Required action.
Copy the lines of the items below, from the line with "Allow all cookies" up to and including the line with "Отрывной календарь *", and leave the pictures out of your answer.

***** Source material *****

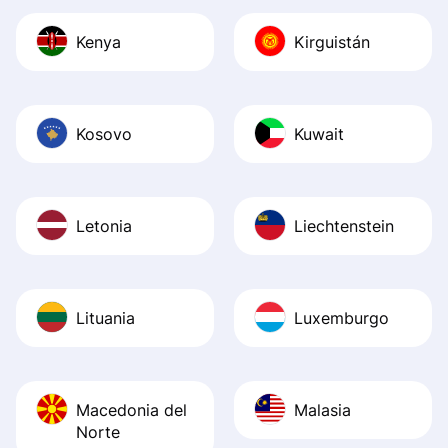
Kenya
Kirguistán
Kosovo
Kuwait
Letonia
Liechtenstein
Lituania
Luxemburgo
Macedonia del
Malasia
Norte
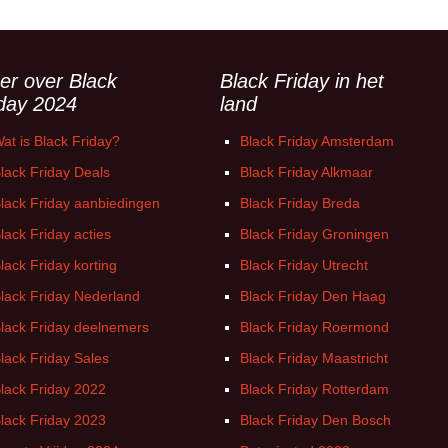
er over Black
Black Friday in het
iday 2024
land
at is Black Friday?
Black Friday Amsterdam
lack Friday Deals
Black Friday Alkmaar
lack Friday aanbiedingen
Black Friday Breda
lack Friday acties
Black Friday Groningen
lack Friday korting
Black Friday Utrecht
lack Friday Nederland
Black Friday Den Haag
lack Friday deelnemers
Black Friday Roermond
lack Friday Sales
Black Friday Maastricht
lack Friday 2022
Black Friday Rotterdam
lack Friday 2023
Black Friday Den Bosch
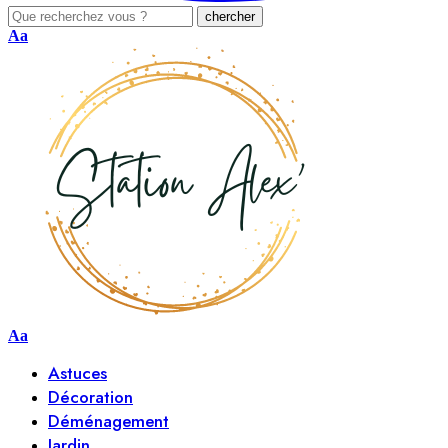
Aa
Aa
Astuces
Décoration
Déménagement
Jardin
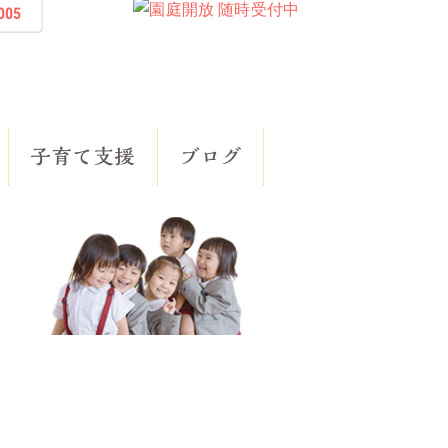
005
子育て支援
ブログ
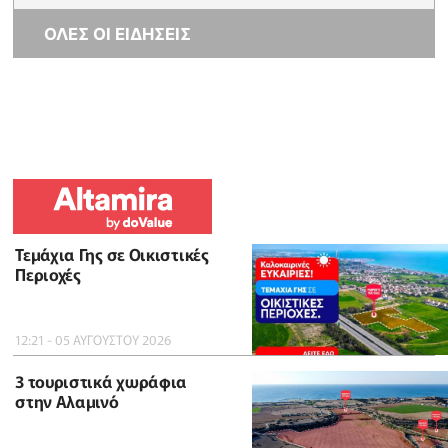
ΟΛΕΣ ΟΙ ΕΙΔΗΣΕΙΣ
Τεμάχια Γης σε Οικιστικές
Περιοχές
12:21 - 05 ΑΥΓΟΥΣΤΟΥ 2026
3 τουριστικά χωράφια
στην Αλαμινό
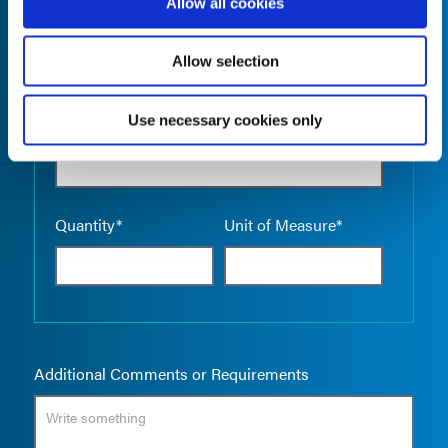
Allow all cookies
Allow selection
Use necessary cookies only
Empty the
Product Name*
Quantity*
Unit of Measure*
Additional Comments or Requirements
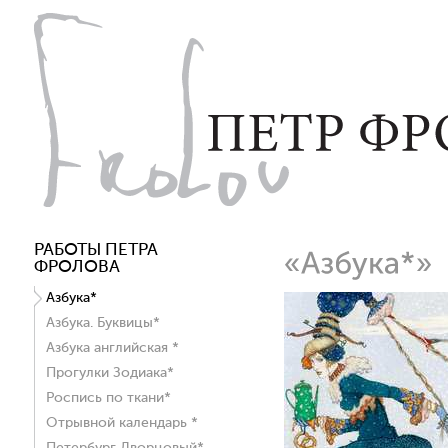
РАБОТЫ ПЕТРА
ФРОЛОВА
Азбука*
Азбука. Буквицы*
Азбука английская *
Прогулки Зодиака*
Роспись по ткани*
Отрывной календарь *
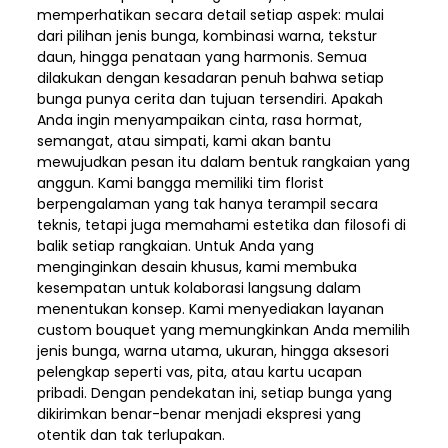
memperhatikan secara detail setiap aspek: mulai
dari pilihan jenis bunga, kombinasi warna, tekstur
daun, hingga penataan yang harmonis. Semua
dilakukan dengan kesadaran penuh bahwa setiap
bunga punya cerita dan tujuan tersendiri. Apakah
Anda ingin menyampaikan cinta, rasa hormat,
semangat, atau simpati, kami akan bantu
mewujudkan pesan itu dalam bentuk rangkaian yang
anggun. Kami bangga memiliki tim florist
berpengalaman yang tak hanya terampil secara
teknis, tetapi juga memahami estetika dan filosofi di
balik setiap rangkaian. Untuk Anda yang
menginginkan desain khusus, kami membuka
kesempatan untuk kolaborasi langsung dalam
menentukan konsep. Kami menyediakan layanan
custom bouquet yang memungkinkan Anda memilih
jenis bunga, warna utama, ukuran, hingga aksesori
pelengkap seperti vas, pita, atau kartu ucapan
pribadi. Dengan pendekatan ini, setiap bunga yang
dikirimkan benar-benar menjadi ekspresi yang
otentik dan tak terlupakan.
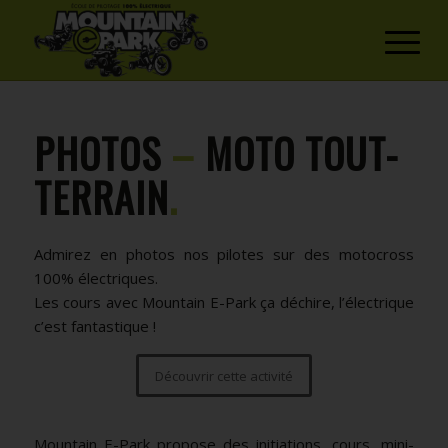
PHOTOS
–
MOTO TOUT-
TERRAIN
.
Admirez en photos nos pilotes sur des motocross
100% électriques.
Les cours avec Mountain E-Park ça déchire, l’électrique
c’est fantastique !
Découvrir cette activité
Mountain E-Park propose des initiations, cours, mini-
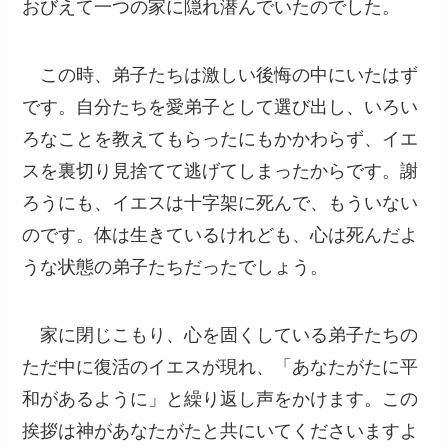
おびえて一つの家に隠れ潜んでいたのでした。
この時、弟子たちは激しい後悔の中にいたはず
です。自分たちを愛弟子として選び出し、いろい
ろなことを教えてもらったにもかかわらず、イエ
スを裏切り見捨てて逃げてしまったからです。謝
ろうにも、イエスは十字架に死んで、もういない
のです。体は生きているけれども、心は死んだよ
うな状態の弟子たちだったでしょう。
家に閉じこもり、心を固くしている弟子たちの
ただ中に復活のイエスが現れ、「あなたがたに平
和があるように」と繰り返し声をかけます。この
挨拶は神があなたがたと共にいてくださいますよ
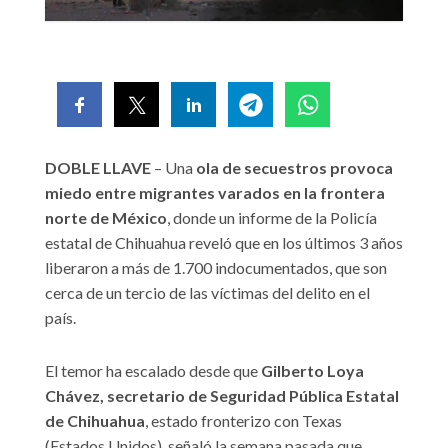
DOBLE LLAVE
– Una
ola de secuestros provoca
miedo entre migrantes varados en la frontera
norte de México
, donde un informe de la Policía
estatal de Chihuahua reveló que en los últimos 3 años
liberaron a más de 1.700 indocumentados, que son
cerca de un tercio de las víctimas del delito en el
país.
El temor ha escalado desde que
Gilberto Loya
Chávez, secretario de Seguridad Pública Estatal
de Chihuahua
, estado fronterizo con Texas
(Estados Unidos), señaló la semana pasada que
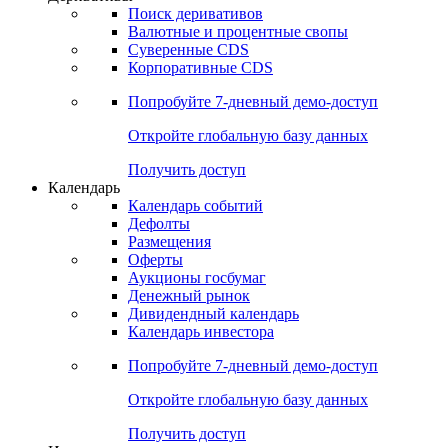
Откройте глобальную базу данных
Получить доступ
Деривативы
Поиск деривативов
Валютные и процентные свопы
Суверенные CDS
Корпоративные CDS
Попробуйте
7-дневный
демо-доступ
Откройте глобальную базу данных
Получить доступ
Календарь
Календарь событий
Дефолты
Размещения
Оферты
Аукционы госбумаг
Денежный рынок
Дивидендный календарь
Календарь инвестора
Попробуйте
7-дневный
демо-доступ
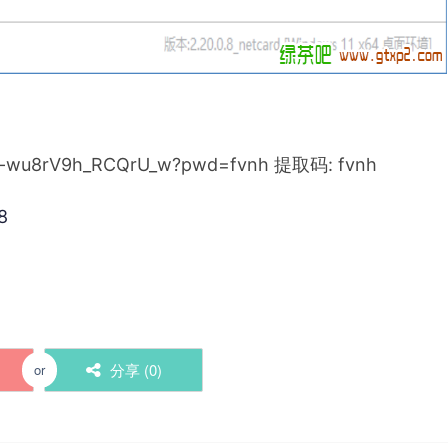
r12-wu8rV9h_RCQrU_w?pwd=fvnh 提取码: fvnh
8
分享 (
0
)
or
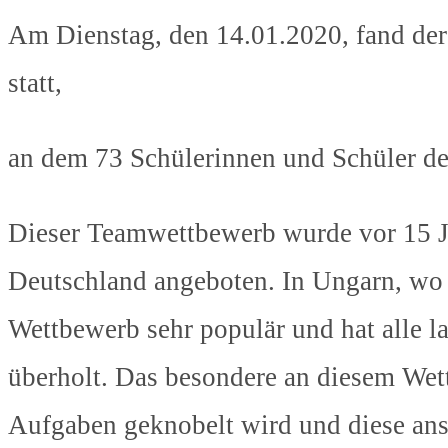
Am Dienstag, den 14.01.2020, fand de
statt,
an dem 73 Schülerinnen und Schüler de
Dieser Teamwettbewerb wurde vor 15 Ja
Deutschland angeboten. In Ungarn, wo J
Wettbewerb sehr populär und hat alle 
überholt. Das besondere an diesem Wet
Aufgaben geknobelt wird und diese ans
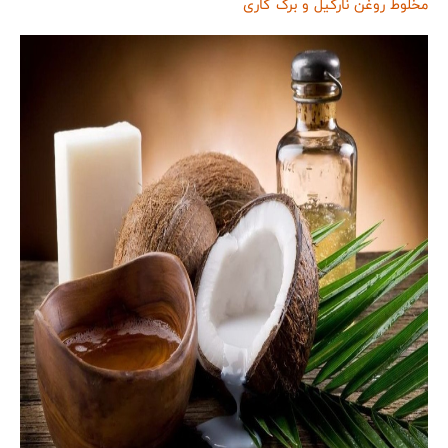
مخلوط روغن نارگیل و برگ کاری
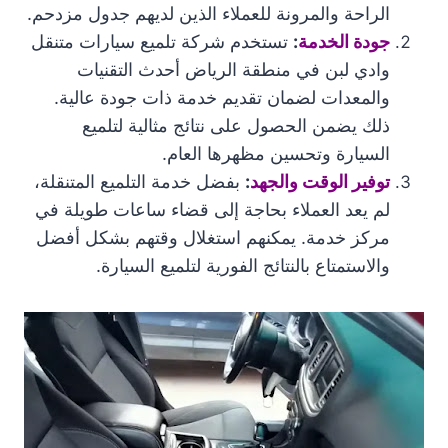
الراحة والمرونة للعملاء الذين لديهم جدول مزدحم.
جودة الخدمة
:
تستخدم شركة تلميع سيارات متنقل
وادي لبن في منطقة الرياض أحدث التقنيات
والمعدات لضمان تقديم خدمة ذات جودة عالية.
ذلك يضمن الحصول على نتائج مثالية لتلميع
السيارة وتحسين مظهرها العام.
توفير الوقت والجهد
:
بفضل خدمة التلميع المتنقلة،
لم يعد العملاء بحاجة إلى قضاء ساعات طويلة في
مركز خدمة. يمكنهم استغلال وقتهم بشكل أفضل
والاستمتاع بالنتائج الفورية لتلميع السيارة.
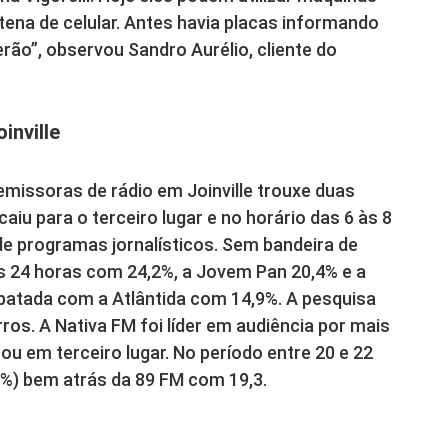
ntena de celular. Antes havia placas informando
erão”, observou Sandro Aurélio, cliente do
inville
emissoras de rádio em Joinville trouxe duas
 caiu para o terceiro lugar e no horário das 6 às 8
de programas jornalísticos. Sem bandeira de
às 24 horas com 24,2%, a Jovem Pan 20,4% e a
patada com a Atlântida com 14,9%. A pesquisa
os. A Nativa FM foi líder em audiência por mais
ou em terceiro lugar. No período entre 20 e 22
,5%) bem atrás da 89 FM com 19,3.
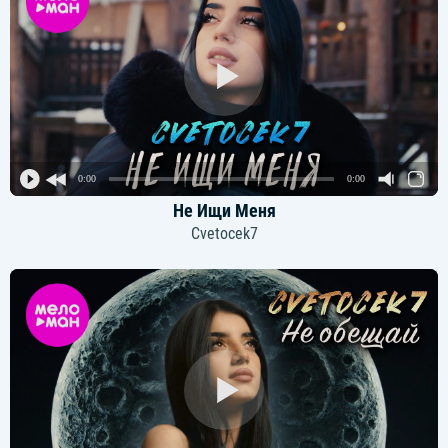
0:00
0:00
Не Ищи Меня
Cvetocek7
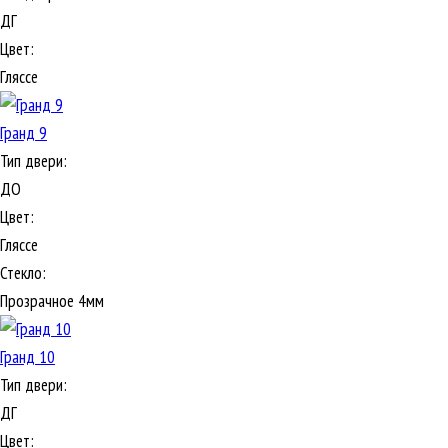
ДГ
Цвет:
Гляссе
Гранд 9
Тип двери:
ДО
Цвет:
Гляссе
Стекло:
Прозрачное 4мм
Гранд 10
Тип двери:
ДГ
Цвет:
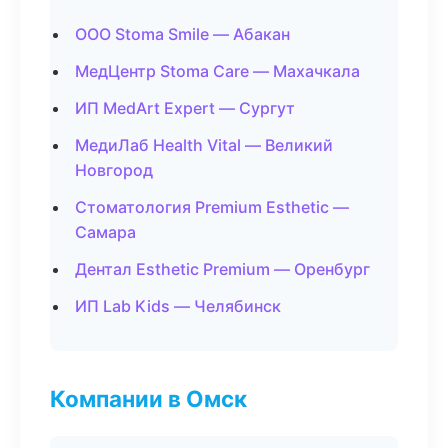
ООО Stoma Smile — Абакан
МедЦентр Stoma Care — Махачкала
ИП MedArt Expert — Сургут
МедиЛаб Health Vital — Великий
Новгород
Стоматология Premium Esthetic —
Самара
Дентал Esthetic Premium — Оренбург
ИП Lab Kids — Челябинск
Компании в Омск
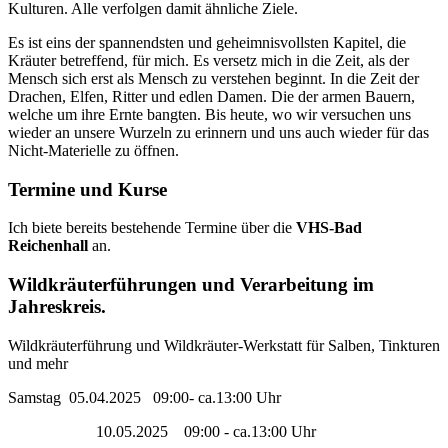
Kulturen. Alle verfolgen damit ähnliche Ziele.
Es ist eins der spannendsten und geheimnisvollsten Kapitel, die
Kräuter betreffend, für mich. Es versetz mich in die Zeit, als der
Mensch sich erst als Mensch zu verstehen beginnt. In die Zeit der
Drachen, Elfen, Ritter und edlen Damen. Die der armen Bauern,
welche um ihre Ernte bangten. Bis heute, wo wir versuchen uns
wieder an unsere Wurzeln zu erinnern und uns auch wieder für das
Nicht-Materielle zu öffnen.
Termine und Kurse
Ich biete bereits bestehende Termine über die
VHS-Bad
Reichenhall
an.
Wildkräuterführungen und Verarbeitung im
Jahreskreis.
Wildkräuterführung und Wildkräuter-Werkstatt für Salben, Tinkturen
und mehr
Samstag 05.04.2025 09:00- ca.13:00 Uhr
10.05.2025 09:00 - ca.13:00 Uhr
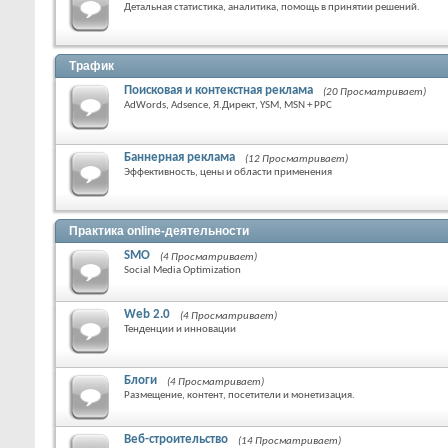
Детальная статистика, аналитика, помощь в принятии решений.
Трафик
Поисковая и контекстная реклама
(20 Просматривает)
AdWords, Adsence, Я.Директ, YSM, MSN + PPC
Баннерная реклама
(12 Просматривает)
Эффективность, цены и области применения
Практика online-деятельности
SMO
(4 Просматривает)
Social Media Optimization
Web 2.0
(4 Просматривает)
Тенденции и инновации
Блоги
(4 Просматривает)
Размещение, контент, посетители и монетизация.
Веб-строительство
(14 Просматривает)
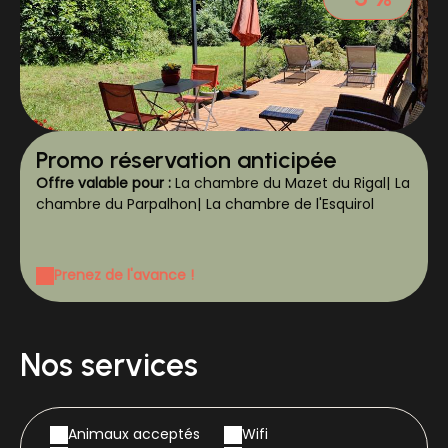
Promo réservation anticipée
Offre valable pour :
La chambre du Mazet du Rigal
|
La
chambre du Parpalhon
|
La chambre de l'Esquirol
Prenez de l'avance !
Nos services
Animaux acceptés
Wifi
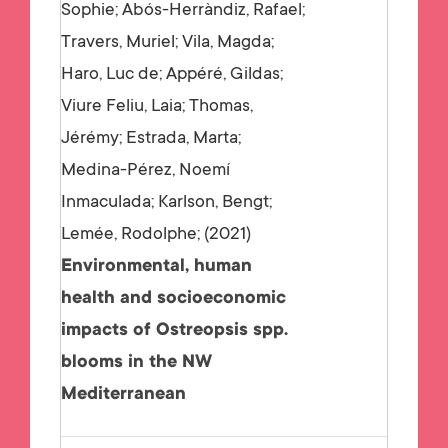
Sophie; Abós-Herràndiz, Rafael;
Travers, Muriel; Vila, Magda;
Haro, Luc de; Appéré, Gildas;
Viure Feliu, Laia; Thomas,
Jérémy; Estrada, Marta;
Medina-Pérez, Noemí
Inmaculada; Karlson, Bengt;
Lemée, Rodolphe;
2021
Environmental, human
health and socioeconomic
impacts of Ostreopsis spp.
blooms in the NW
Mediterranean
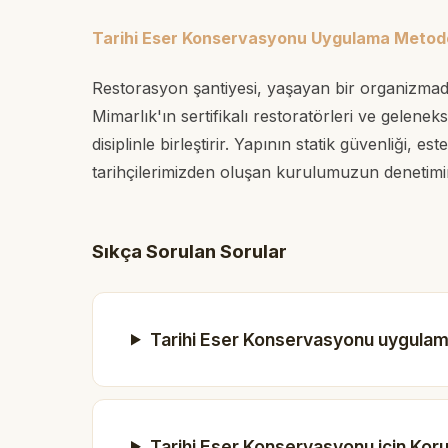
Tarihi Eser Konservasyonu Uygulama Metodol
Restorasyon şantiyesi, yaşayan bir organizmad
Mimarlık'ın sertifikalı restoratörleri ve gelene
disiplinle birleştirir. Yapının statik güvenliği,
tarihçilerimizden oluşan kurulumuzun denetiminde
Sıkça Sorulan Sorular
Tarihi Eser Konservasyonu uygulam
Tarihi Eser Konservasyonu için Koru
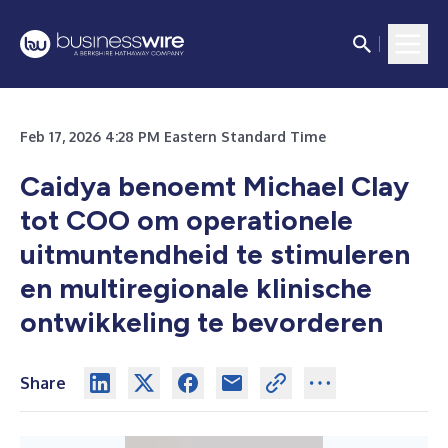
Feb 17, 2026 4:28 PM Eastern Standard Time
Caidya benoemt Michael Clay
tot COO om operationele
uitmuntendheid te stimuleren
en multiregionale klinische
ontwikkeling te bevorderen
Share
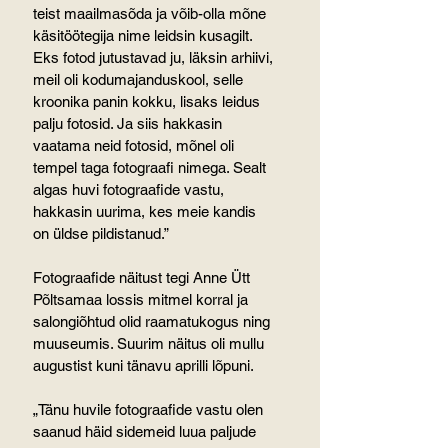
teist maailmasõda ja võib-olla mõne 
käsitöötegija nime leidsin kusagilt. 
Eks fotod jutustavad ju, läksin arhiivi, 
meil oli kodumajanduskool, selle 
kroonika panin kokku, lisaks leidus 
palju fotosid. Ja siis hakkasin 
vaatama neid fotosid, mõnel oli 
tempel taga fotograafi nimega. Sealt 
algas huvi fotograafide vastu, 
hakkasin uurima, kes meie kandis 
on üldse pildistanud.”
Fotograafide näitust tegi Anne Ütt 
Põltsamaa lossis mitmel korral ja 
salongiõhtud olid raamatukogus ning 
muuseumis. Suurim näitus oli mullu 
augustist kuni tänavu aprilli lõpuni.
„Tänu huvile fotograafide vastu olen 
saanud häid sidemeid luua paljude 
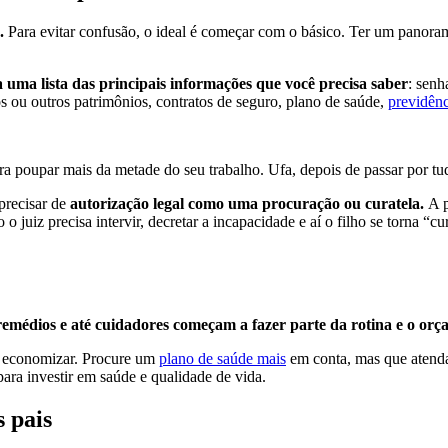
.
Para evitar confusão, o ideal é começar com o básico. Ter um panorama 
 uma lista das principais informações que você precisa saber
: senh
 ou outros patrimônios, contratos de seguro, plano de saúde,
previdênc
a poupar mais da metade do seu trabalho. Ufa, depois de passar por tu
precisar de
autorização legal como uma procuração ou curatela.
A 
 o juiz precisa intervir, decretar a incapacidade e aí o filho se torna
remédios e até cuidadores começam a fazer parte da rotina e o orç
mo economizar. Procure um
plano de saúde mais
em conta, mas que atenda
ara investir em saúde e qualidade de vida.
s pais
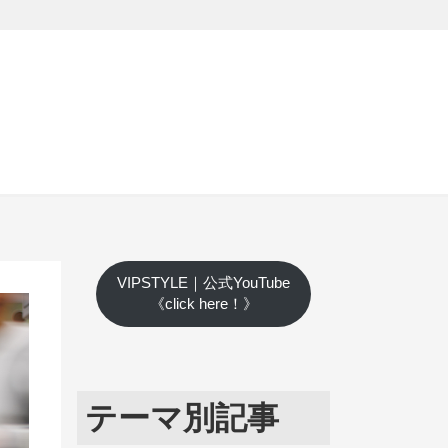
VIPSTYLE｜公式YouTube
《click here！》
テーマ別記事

*****

Final answer.
Allow all cookies
Allow selection
Use necessary cookies only
Empty the
Product Name*
Quantity*
Unit of Measure*
Additional Comments or Requirements
РАБОТЫ ПЕТРА
ФРОЛОВА
Азбука*
Азбука. Буквицы*
Азбука английская *
Прогулки Зодиака*
Роспись по ткани*
Отрывной календарь *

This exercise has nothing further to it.